Kementerian Koordinator Bidang Perekonomian (Kemenko Perekonomian) mengumumkan bahwa pelaksanaan regulasi Deforestasi Uni Eropa (European Union Deforestation Regulation/EUDR) akan ditunda dari 2025 menjadi 2026.
“EUDR akan ditunda penerapannya sampai satu tahun mendatang dari jadwal pelaksanaan (akhir Desember 2024),” kata Deputi Bidang Pangan dan Agribisnis Kemenko Perekonomian RI, Dida Gardera dalam pembukaan Pekan Riset Sawit Indonesia 2024 di Nusa Dua, Bali, Kamis (3/10).
Dida mengatakan, EUDR ini merugikan Indonesia karena menggunakan data yang tidak relevan seperti peta kondisi hutan Indonesia tahun 2020 yang dibuat berdasarkan versi mereka sendiri. Pada 2020, kondisi hutan Indonesia masih hijau tetapi tidak ada apresiasi dari Eropa.
“Jadi, ada beberapa hal kita dari EUDR kurang sebab datanya tidak sesuai seperti peta hutan Indonesia,” kata Dida.
Selain itu, Pemerintah Indonesia juga telah menerapkan Indonesia Sustainable Palm Oil atau ISPOÂ yang dimulai semenjak 2011.

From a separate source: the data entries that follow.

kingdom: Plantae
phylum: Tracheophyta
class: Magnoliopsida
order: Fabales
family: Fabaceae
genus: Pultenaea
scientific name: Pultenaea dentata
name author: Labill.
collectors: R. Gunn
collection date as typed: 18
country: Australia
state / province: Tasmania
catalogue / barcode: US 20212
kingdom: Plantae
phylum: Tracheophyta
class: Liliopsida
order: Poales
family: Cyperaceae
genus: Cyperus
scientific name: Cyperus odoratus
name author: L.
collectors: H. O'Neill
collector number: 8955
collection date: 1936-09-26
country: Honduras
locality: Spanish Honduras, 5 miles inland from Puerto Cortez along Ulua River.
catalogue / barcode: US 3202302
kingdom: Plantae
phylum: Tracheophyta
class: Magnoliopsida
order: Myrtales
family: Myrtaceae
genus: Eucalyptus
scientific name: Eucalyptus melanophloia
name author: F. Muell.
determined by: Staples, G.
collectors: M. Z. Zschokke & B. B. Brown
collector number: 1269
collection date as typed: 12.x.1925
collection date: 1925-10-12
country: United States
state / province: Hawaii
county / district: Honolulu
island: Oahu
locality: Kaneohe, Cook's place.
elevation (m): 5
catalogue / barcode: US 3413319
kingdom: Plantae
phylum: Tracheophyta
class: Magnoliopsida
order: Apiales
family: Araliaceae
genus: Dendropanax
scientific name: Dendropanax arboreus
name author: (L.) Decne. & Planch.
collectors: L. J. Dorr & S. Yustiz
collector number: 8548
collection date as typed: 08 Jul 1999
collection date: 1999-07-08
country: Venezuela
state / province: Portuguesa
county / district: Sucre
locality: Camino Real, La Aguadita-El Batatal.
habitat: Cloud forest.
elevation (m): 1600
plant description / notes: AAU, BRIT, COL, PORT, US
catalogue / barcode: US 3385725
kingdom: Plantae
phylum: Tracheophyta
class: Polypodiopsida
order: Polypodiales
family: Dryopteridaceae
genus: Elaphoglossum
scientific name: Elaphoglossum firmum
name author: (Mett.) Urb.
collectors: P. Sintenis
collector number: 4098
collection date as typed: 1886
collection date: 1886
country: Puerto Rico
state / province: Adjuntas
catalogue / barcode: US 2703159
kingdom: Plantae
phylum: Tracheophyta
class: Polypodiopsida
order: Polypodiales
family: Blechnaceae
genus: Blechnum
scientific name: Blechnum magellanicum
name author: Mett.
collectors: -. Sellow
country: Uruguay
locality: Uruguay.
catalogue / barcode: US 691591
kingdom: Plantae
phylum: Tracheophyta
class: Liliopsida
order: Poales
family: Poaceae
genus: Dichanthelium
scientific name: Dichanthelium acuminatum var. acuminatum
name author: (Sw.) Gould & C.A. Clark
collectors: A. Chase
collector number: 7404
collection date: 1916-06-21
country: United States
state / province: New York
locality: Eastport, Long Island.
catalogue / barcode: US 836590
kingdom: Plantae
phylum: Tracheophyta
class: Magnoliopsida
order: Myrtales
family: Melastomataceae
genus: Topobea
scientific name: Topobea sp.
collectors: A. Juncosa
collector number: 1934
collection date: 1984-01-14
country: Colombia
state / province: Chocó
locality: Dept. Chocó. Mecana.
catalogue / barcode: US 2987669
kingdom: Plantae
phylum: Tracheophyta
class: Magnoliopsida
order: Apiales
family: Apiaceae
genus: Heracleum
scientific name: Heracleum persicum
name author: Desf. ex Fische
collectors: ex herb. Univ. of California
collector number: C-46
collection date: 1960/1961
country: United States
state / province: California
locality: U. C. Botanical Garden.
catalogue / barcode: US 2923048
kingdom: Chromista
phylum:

“ISPO sudah diterapkan dari 2011. Lalu, kita lakukan intensifikasi sawit. Dana PSR naik dari Rp 30 juta menjadi Rp 60 juta per hektare,” jelas Dida.
Menteri Koordinator Bidang Perekonomian, Airlangga Hartarto, menyatakan bahwa penundaan pelaksanaan EUDR merupakan hasil desakan dari Indonesia, serta dukungan bipartisan dari Amerika Serikat di kongres dan senat, kanselir Jerman, dan Sekretaris Jenderal Organisasi Perdagangan Dunia (WTO).
“Bagi Indonesia, yang penting adalah implementasi kebijakannya, bukan hanya sekadar ditunda,” kata Airlangga.
Sejak tahun lalu, Indonesia telah meminta agar implementasi kebijakan EUDR dibahas bersama, hingga akhirnya dibentuk joint task force (JTF) yang melibatkan Indonesia, Uni Eropa, dan Malaysia.
Airlangga menyoroti kekhawatiran Indonesia terkait regulasi Uni Eropa, terutama permintaan detail geo-location. Meskipun Indonesia sudah memiliki dashboard nasional untuk memantau komoditas yang bisa diakses Uni Eropa, mereka tetap menginginkan informasi lebih rinci, yang dianggap mengancam keamanan negara.
“Kalau negara kita diakses secara koordinat oleh orang luar, ini kan masalah keamanan. Itu yang kita keberatan. Kita sudah punya pola, tapi mereka juga masih keberatan dengan pola yang kita buat,” ujar Airlangga.
Selain itu, Indonesia juga mengkhawatirkan Uni Eropa yang seolah berperan sebagai lembaga pemeringkat (rating agency). Padahal, peran itu telah dijalankan oleh lembaga-lembaga lain yang memang bergerak di bidang pemeringkatan.
Airlangga juga menekankan pentingnya pengakuan terhadap standar keberlanjutan yang ada, seperti ISPO untuk Indonesia, MSPO untuk Malaysia, dan RSPO di Eropa. Namun, EUDR tidak mau mengakui standar lain.
“Jadi, itu tiga isu yang terus diperjuangkan oleh Indonesia dan Malaysia dalam JTF,” tutur Airlangga.